[Data extracted from a collection]
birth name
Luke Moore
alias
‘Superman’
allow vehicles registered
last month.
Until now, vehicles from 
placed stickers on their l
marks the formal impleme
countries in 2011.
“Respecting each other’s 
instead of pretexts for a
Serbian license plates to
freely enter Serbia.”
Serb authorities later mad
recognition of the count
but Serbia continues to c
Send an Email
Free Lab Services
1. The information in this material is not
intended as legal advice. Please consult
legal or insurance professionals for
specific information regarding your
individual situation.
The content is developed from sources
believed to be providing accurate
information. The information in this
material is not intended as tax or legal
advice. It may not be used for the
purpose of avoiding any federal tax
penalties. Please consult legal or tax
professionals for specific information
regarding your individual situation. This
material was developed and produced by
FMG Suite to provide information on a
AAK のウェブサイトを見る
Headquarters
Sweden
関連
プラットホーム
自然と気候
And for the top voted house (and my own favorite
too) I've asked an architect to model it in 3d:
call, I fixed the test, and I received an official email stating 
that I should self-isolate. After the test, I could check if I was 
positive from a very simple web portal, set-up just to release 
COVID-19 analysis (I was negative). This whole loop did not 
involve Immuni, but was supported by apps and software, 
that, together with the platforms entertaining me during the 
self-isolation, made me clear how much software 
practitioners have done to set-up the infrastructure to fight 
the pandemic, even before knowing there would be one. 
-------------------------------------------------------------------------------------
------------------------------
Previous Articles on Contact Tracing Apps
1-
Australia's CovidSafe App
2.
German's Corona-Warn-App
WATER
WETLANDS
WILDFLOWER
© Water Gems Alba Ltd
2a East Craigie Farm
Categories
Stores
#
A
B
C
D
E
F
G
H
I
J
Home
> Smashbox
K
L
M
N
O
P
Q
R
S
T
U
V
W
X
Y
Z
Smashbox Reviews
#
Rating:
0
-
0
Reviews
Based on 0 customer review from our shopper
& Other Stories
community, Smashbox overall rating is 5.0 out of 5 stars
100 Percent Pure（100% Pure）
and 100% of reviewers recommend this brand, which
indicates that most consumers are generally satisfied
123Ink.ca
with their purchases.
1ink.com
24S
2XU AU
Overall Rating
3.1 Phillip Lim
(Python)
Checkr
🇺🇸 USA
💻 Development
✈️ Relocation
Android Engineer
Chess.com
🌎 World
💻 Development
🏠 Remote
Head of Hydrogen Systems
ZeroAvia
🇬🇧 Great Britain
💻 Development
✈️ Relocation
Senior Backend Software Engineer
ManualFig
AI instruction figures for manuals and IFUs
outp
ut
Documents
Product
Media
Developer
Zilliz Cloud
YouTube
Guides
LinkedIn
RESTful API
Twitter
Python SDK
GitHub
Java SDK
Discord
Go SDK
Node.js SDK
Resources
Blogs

---

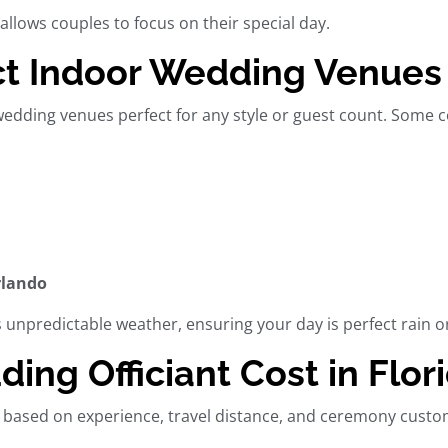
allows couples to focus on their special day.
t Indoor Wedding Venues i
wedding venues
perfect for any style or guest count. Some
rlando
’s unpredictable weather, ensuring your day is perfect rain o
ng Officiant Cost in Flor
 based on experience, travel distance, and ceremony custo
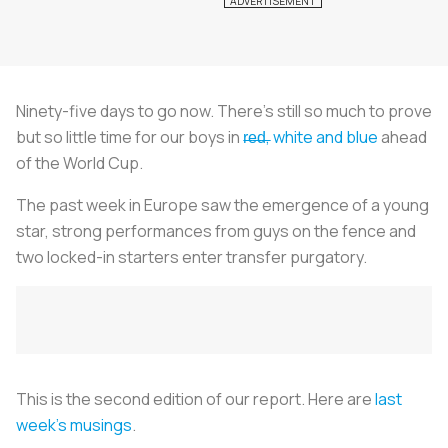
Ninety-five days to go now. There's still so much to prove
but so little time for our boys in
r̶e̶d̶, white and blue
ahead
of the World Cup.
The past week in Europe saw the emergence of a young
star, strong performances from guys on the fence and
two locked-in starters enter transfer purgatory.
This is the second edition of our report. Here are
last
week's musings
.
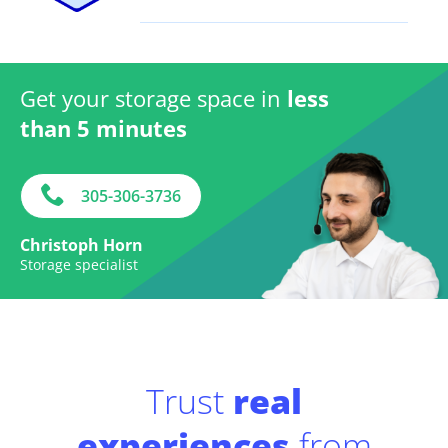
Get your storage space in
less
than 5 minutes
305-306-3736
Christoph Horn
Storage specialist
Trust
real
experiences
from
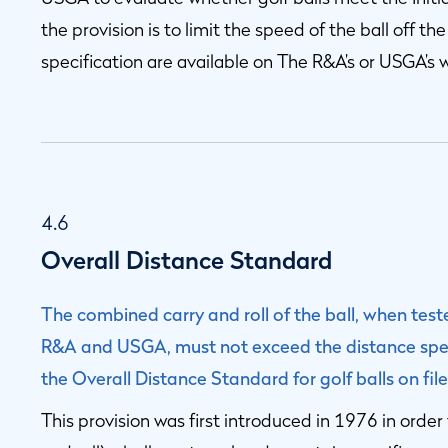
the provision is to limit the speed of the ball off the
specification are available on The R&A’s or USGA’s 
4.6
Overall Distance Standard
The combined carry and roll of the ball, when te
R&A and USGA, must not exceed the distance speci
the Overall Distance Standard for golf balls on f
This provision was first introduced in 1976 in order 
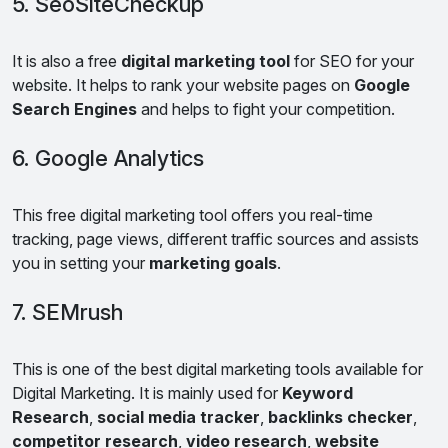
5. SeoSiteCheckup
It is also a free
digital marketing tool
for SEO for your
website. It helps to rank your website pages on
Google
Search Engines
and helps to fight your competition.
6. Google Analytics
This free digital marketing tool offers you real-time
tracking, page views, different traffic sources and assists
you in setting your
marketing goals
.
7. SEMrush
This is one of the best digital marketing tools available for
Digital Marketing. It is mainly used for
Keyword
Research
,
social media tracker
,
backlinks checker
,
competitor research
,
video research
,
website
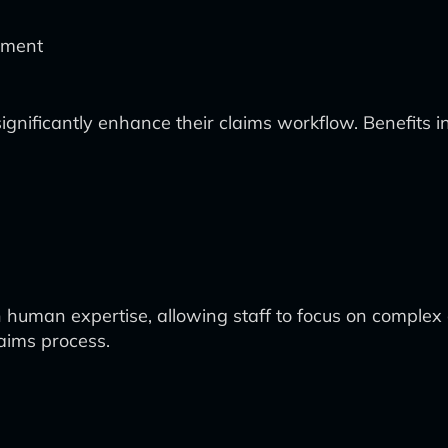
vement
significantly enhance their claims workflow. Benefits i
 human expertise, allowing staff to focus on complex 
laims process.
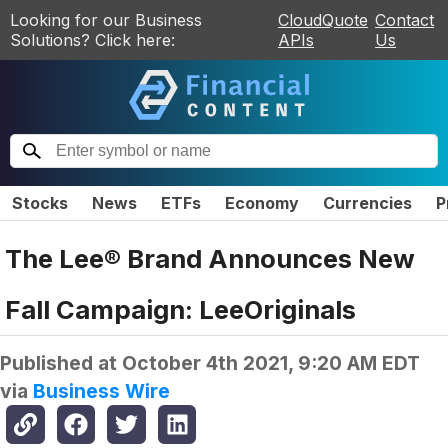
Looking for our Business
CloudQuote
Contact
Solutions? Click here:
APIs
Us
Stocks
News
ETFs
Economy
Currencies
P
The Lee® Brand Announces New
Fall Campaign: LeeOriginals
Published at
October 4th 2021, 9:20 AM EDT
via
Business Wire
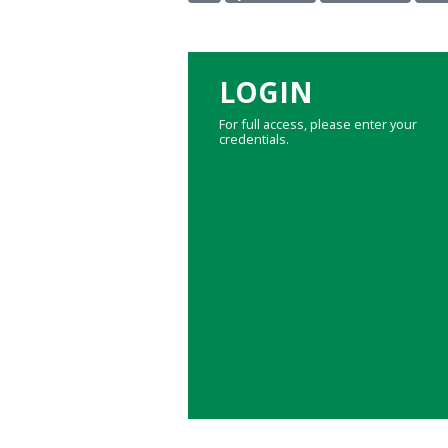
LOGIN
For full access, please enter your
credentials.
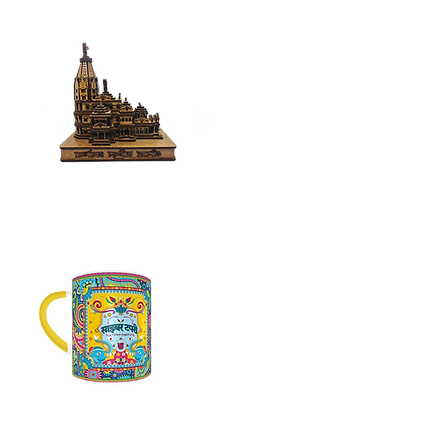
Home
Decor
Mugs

==

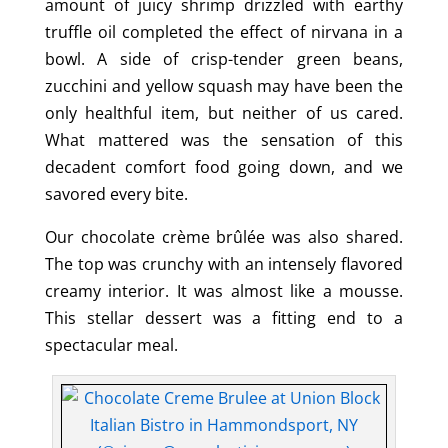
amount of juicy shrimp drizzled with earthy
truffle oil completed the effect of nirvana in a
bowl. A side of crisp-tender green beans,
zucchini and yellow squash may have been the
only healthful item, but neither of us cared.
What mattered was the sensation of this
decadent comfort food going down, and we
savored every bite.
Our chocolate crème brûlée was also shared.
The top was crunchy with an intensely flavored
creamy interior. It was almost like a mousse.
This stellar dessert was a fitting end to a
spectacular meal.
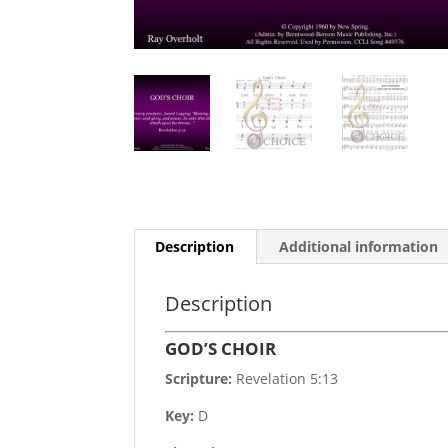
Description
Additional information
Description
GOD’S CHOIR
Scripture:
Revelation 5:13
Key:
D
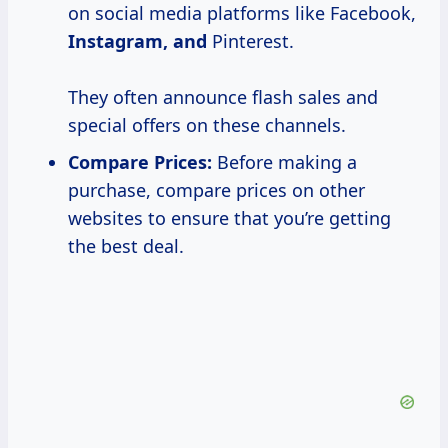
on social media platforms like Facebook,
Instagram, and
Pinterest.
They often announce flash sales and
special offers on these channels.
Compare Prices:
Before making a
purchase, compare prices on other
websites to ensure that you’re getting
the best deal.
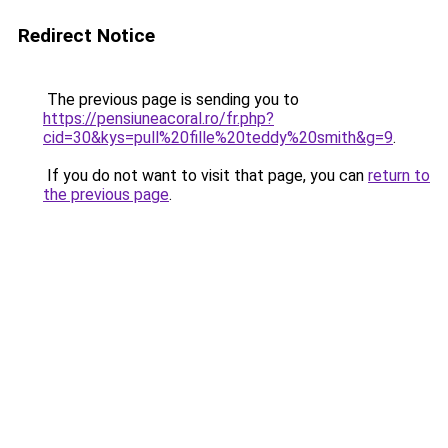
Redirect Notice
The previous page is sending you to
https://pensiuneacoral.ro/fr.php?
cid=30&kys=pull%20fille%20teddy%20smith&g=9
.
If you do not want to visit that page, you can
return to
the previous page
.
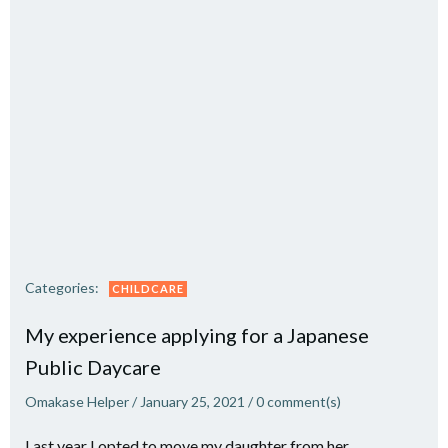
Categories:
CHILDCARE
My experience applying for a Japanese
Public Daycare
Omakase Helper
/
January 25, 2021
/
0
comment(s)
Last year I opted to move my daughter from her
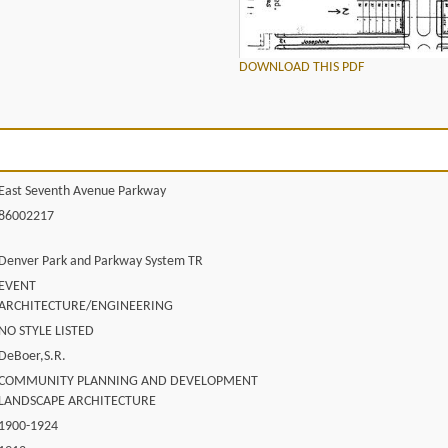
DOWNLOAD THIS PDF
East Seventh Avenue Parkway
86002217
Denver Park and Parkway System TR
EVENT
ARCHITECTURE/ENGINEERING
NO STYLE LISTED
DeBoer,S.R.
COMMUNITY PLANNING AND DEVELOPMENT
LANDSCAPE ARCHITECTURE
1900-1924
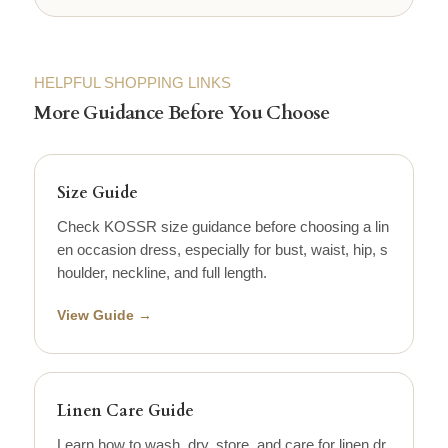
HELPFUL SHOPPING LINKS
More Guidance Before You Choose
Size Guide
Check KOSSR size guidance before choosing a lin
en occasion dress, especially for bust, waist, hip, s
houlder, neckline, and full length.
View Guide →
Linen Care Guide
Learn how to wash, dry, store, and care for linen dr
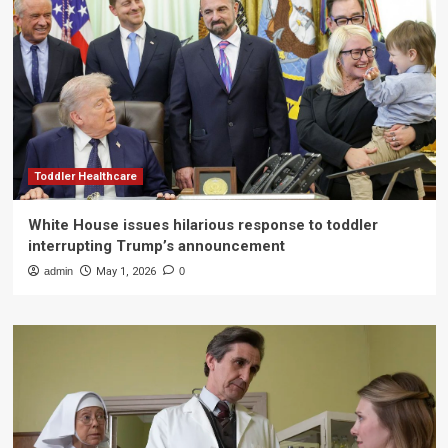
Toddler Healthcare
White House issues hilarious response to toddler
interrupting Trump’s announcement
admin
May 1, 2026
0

WORK REQUIRED => Working from the entries above, reproduce exactly and only the lines beginning with the line that has "This stellar dessert was a fitting end to a" and ending with the line that has "The previous page is sending you to"; omit all pictures.

TASK SOLUTION =>
This stellar dessert was a fitting end to a
spectacular meal.
Description
Additional information
Description
GOD’S CHOIR
Scripture:
Revelation 5:13
Key:
D
on social media platforms like Facebook,
Instagram, and
Pinterest.
They often announce flash sales and
special offers on these channels.
Compare Prices:
Before making a
purchase, compare prices on other
websites to ensure that you’re getting
the best deal.
Redirect Notice
The previous page is sending you to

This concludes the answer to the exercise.